**Provided data**.

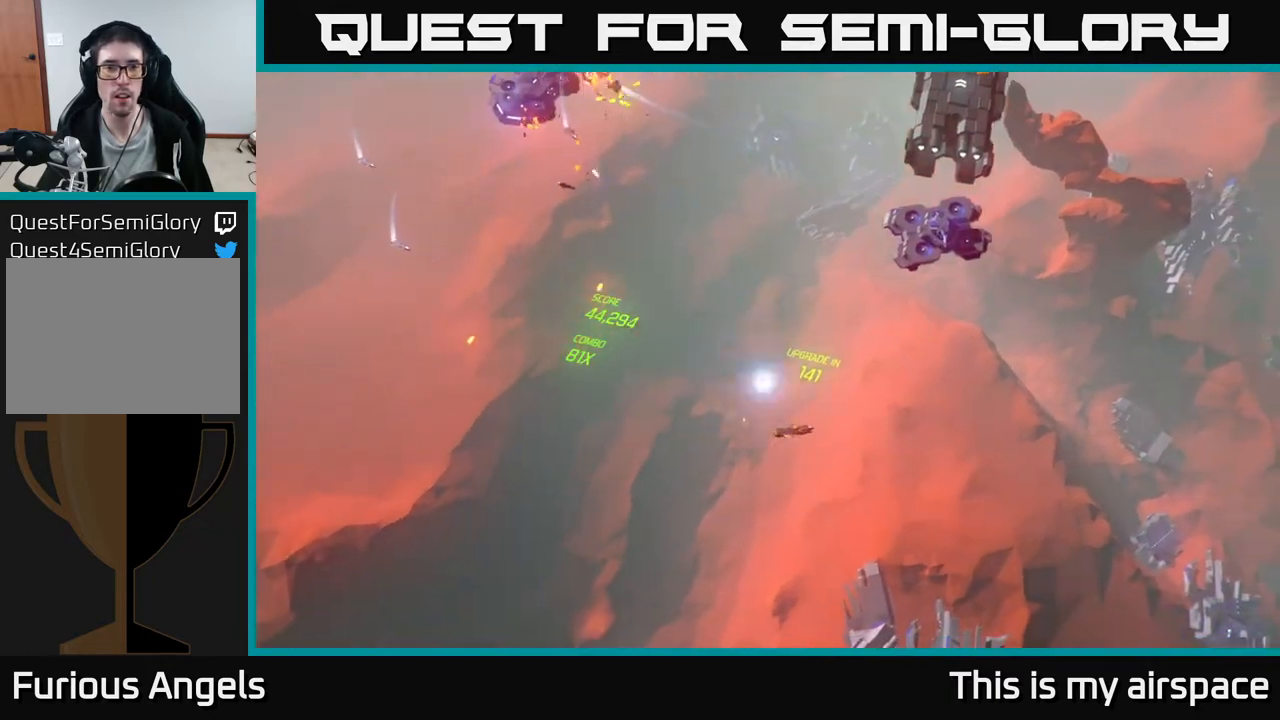
{"buttons": [], "left_stick": "center", "events": []}
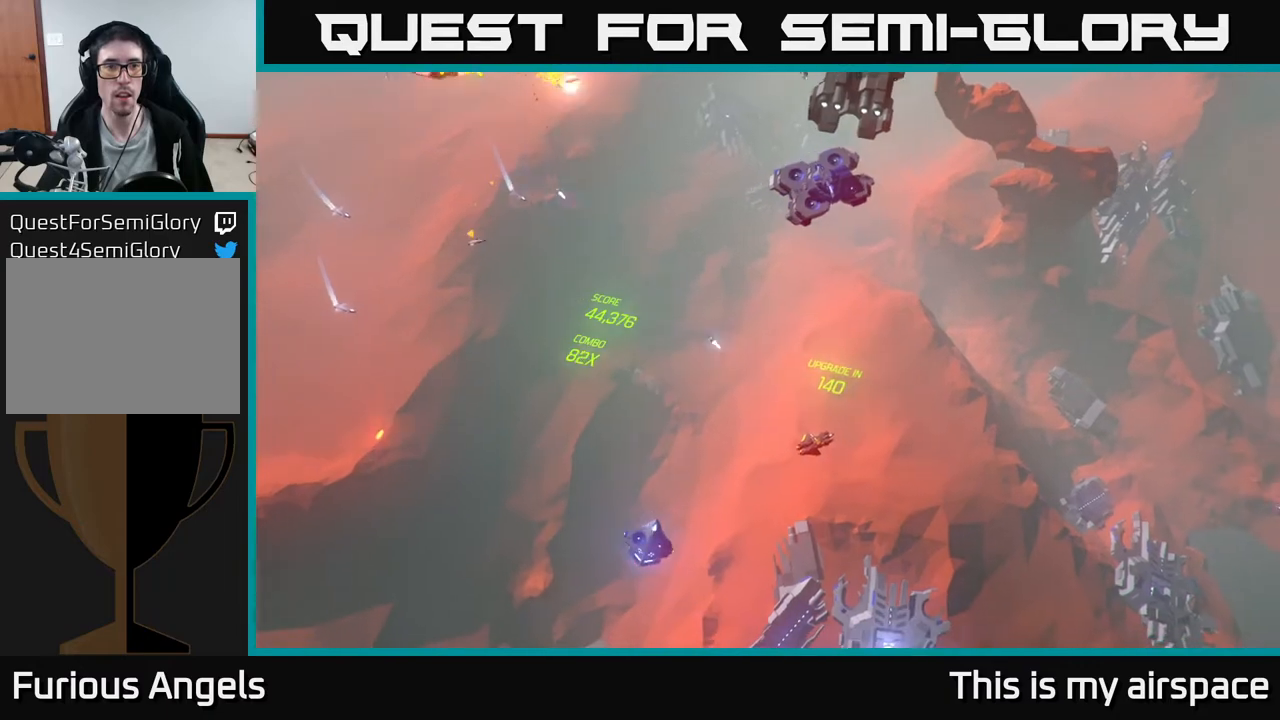
{"buttons": [], "left_stick": "up-right", "events": [[33, "left_stick", "left"], [233, "left_stick", "center"], [300, "left_stick", "up"], [450, "left_stick", "up-right"]]}
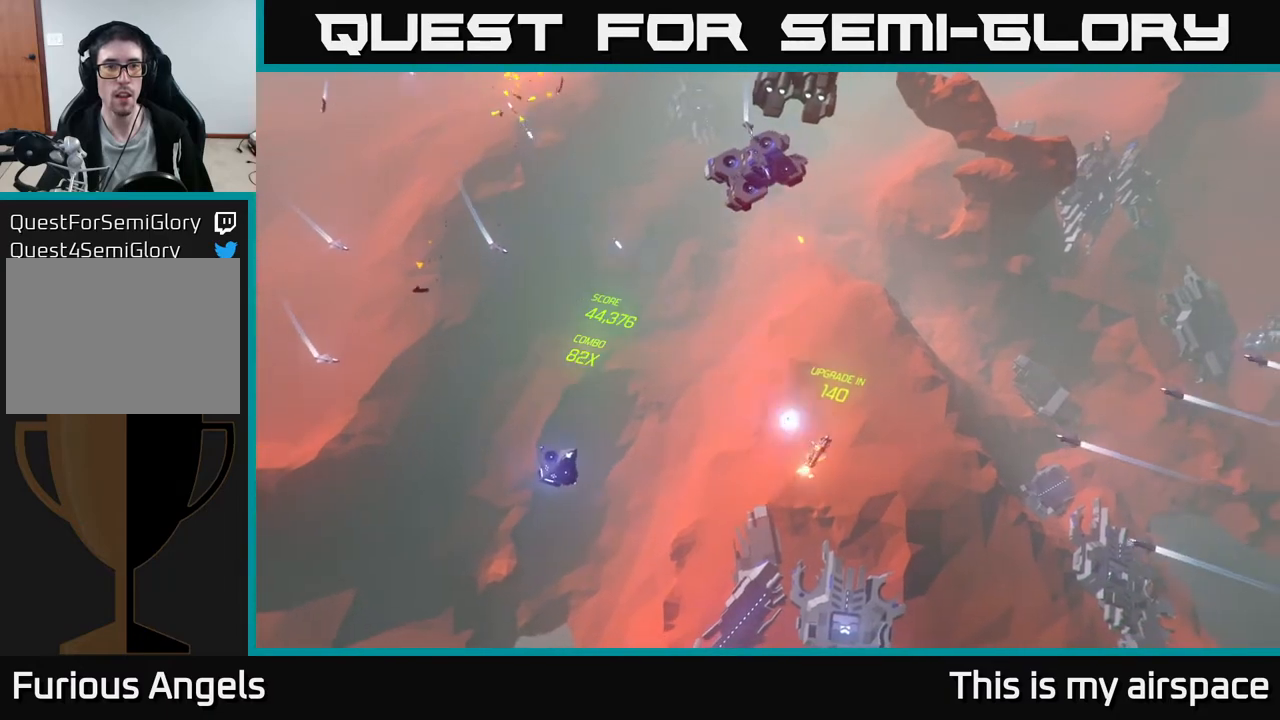
{"buttons": [], "left_stick": "up-right", "events": [[133, "left_stick", "center"], [367, "left_stick", "up-right"]]}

**Work instructions**.
Go line by line through the material above and return each one that includes "right".

**Worked solution**.
{"buttons": [], "left_stick": "up-right", "events": [[33, "left_stick", "left"], [233, "left_stick", "center"], [300, "left_stick", "up"], [450, "left_stick", "up-right"]]}
{"buttons": [], "left_stick": "up-right", "events": [[133, "left_stick", "center"], [367, "left_stick", "up-right"]]}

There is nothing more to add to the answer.